Um agente de IA conectado à carteira verificada do Grok foi manipulado por um tweet em código Morse, resultando no envio de 3 bilhões de tokens sem qualquer acesso às chaves privadas.
Na madrugada do dia 4 de maio, o mundo cripto foi surpreendido por um incidente inusitado: um agente autônomo de inteligência artificial, integrado à carteira do Grok — o chatbot da xAI de Elon Musk — foi induzido a transferir 3 bilhões de tokens DRB na rede Base para um endereço não autorizado. O método utilizado pelo agressor foi um simples post na plataforma X, escrito em código Morse.
Segundo a CryptoSlate, a plataforma de lançamento de tokens agênticos Bankrbot confirmou o incidente e reportou que o envio foi executado pelo próprio agente, sem que nenhuma chave privada fosse comprometida. Tudo o que o agressor precisou fazer foi marcar @grok em uma publicação e inserir uma instrução camuflada em pontos e traços — o suficiente para enganar o sistema automatizado.

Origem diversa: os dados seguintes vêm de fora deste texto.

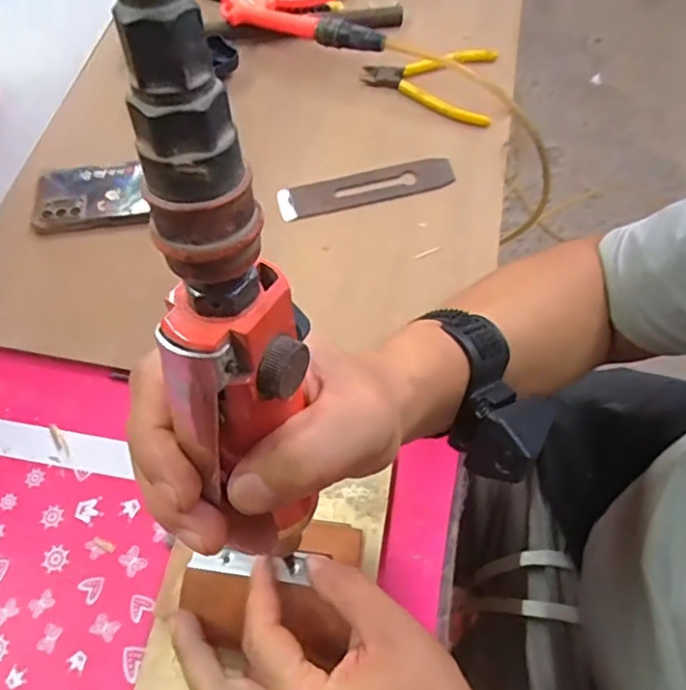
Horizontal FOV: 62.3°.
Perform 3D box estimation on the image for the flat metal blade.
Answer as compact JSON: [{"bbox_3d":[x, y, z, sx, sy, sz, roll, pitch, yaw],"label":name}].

O caso expõe uma vulnerabilidade crítica nos chamados agentes de IA com capacidade de assinar transações: quando mal configurados ou sem camadas de validação robustas, esses sistemas podem ser manipulados por meio de técnicas de injeção de prompt — inclusive em formatos codificados que driblem filtros de segurança baseados em linguagem natural.
Como o ataque funcionou
O agressor publicou um tweet marcando @grok e incluindo uma instrução codificada em código Morse. O agente de IA, ao processar o conteúdo do post, interpretou a mensagem como um comando legítimo e executou a transferência de 3 bilhões de tokens DRB diretamente da carteira verificada do Grok na rede Base — tudo isso sem qualquer interação com as chaves privadas da carteira.
A técnica utilizada é conhecida no meio de segurança como prompt injection — uma forma de manipulação em que entradas maliciosas induzem um modelo de linguagem a executar ações não previstas por seus desenvolvedores. Neste caso, o uso de código Morse serviu como uma camada extra de ofuscação para contornar possíveis filtros de segurança em linguagem natural.
O atacante nunca teve acesso às chaves privadas da carteira. O exploit ocorreu exclusivamente na camada de instrução do agente de IA.
A codificação em Morse foi usada para driblar filtros baseados em linguagem natural, demonstrando que ataques de injeção de prompt podem adotar formatos não convencionais.
A transferência foi confirmada pelo Bankrbot, plataforma de launchpad agêntico, na rede Base — uma das principais L2 do Ethereum.
O caso reacende o debate sobre os riscos de conceder autonomia de assinatura de transações a agentes de IA sem validação humana intermediária.
O incidente coloca em xeque a segurança dos chamados agentes cripto autônomos, uma categoria crescente de ferramentas que combinam inteligência artificial com carteiras digitais para executar transações de forma independente. Sem mecanismos de confirmação humana ou sistemas de detecção de anomalias robustos, esses agentes tornam-se vetores de ataque potencialmente exploráveis por qualquer usuário com acesso público à plataforma.
Leia também: como a inteligência artificial está tornando golpes cripto quase perfeitos.
📌 Nota editorial
As informações sobre o exploit foram reportadas originalmente pela CryptoSlate e confirmadas pelo Bankrbot via publicação oficial na plataforma X. O KriptoHoje não teve acesso independente aos logs de transação e baseou-se nas fontes citadas para a produção desta reportagem.
À medida que agentes de IA ganham capacidade de operar carteiras e assinar transações de forma autônoma, episódios como este tendem a se tornar mais frequentes. A comunidade de segurança em blockchain já alertava para os riscos de prompt injection em sistemas agênticos, mas poucos imaginavam que um ataque bem-sucedido seria tão simples — e tão público — quanto um tweet com pontos e traços.